Si les premiers éléments de son incursion dans la famille de Paul, comme la chute sur la falaise ou le souhait de mort par son fils peuvent sembler un peu rapides et grossiers, la suite s’équilibre par un mouvement bien plus retors et subtil. La conquête d’Hélène, femme secrètement brisée, ou la relation au fils, riche de non-dits et d’ambiguïté, est l’un des éléments les plus riches du film. Alors que se construit entre eux la relation filiale qui leur manque tant, c’est sous le sceau de la mort qu’elle se déploie : Philippe souhaite la mort de son père, et ce qu’il dit haïr dans son lien du sang renvoie au deuil de Charles quant à son propre fils.

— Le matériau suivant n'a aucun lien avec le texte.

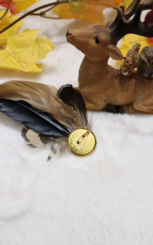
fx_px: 167
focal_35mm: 25
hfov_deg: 49.2
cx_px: 85
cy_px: 125
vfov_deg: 72.5
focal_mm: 5.54
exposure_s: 1/100
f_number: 1.8
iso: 50
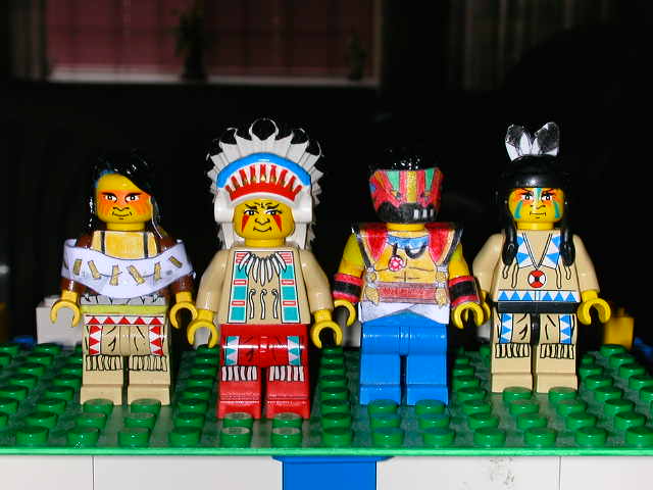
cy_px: 245
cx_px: 326
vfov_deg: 20.2
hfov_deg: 26.7
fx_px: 1377
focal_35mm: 73
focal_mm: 11.1
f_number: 6.4
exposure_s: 1/59.9
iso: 100
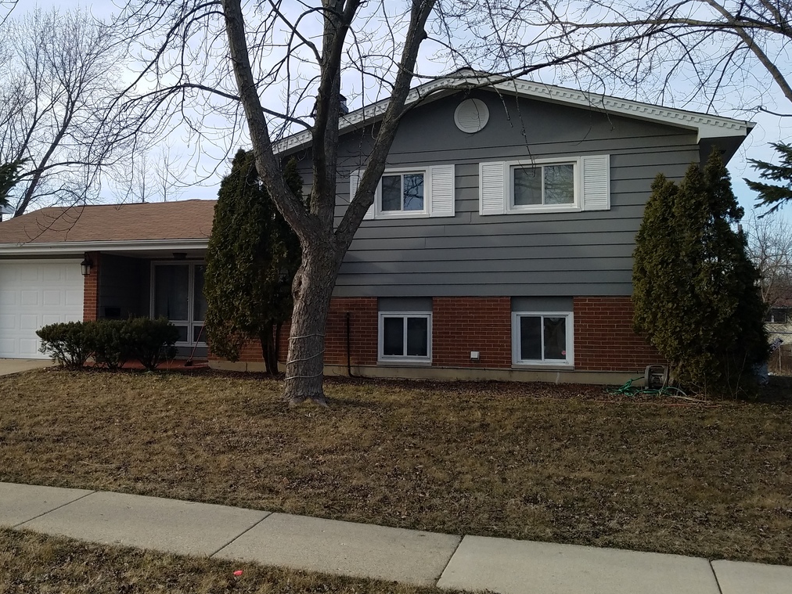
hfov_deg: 49.2
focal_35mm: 37
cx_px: 256
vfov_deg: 38.6
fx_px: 847
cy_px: 247
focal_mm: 4.2
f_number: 1.7
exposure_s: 1/1120
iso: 50
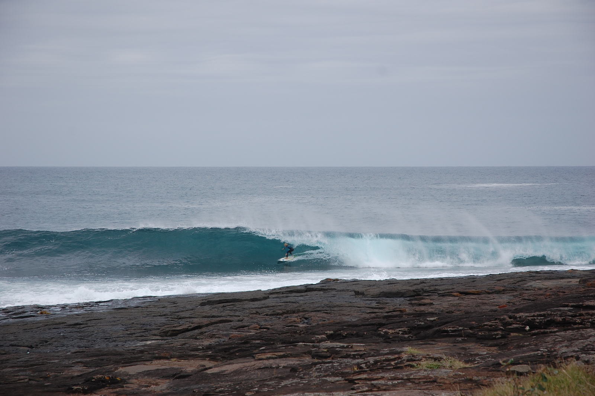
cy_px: 198
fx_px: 1734
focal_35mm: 105
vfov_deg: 13.0
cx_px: 298
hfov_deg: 19.5
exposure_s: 1/500
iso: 220
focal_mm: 70
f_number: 5.6
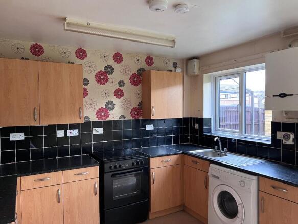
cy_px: 112
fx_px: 224
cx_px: 149
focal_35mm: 26
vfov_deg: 53.0
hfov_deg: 67.3
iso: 125
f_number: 1.5
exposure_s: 1/66
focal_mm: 5.7
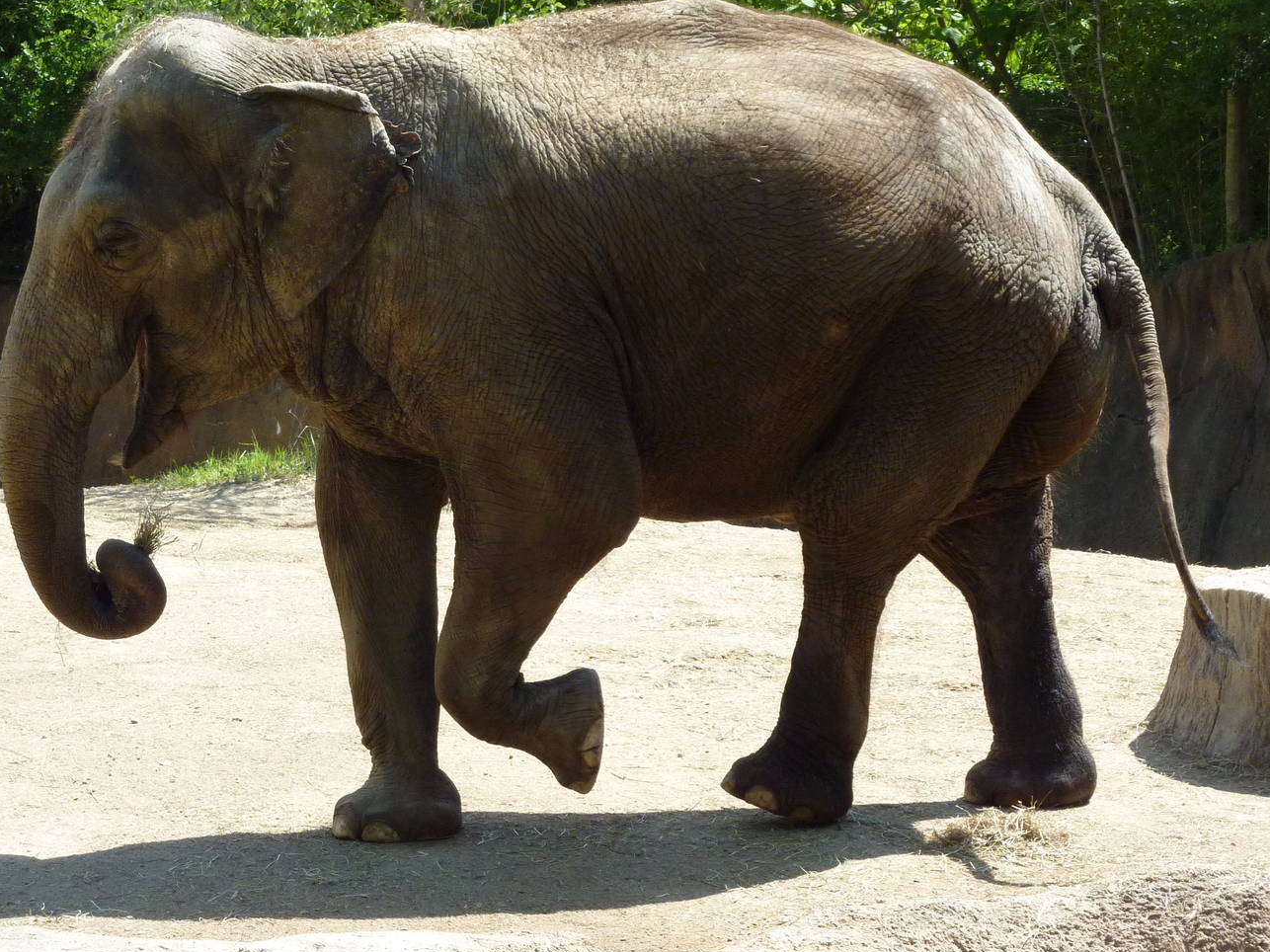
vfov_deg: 13.2
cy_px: 395
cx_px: 551
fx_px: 4108
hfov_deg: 17.6
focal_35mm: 112
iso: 200
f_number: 4.3
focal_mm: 14.7
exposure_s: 1/500
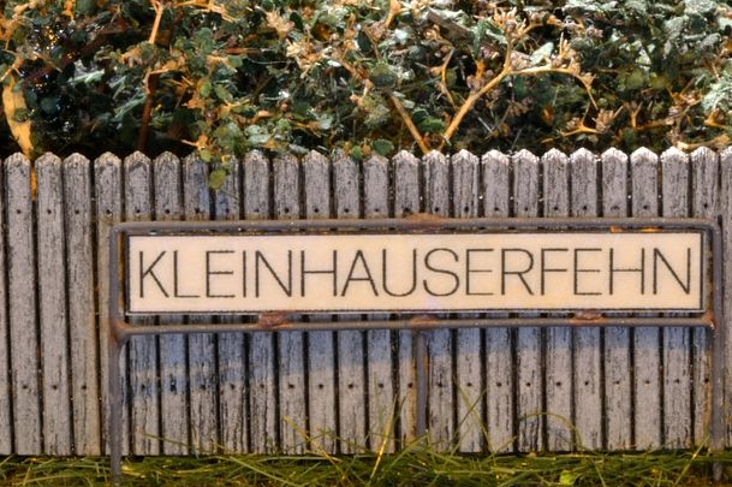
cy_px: 315
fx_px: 5258
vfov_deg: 5.3
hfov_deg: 8.0
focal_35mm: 259
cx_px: 427
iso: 100
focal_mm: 105
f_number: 40
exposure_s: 30
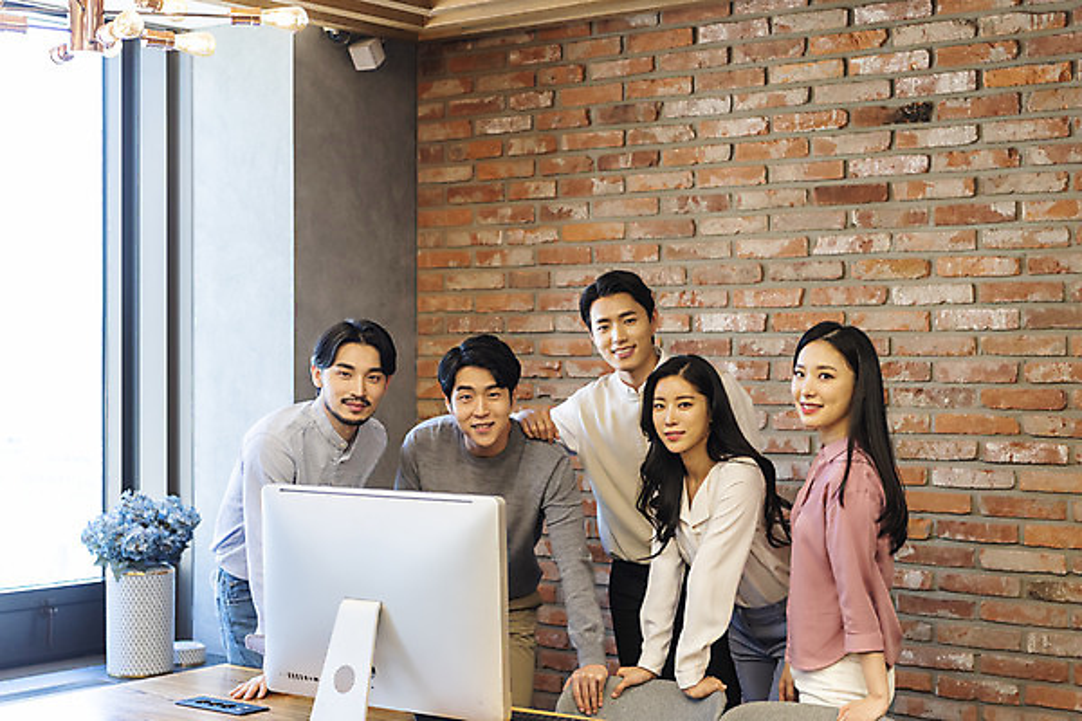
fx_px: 1743
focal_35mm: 58
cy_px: 360
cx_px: 541
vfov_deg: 23.4
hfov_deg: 34.5
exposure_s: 1/100
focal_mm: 58
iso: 500
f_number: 2.8
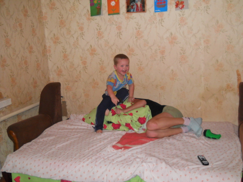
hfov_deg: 45.8
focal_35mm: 41
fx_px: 288
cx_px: 122
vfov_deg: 35.2
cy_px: 91
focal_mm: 6.72
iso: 200
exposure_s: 1/30
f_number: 3.1
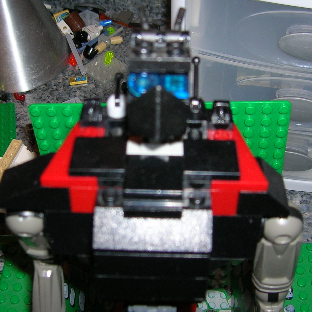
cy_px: 128
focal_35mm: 56
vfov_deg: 30.5
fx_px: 571
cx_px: 152
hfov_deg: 30.6
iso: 50
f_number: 2.9
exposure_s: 1/60.1
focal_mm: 5.7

La dernière partie reprend les rails du policier non sans brio : l’imprévu apparent de la révélation des mobiles de Charles révèle le nouvel usage fait de l’écriture : si elle soulage son auteur, elle le démasque aussi. Mais les développements de l’enquête et les soupçons du commissaire (Pialat, assez méconnaissable sans sa barbe) donnent à l’écriture une dimension autrement plus ambitieuse, dessinant une mise en abyme du deuil et de l’expression des sentiments par l’art : processus de catharsis intime et cri qu’on impose au monde, c’est le lieu de l’ambivalence par excellence.
(Spoilers)
Subsiste l’après, ce qui reste une fois la vengeance accomplie. Du policier, on dérive vers les rouages d’une tragédie grecque, où le fils vivant a tué le père assassin, peut-être motivé par l’amour noir que lui portait le nouvel arrivant. Trop lettré pour s’en tenir à une satisfaction haineuse, Charles s’en va au large, bouclant le premier plan qui donnait à voir la plage sur laquelle son fils s’adonnait aux derniers jeux de son existence.
Policier mélancolique, intelligent et analytique, Que la bête meure ne prend pas ses sources en Bretagne pour rien : sous un climat contrasté, battu par les vents et dont les côtes sont aussi dentelées qu’acérées, les gens qui la peuplent sont tous, sans exception, des épaves.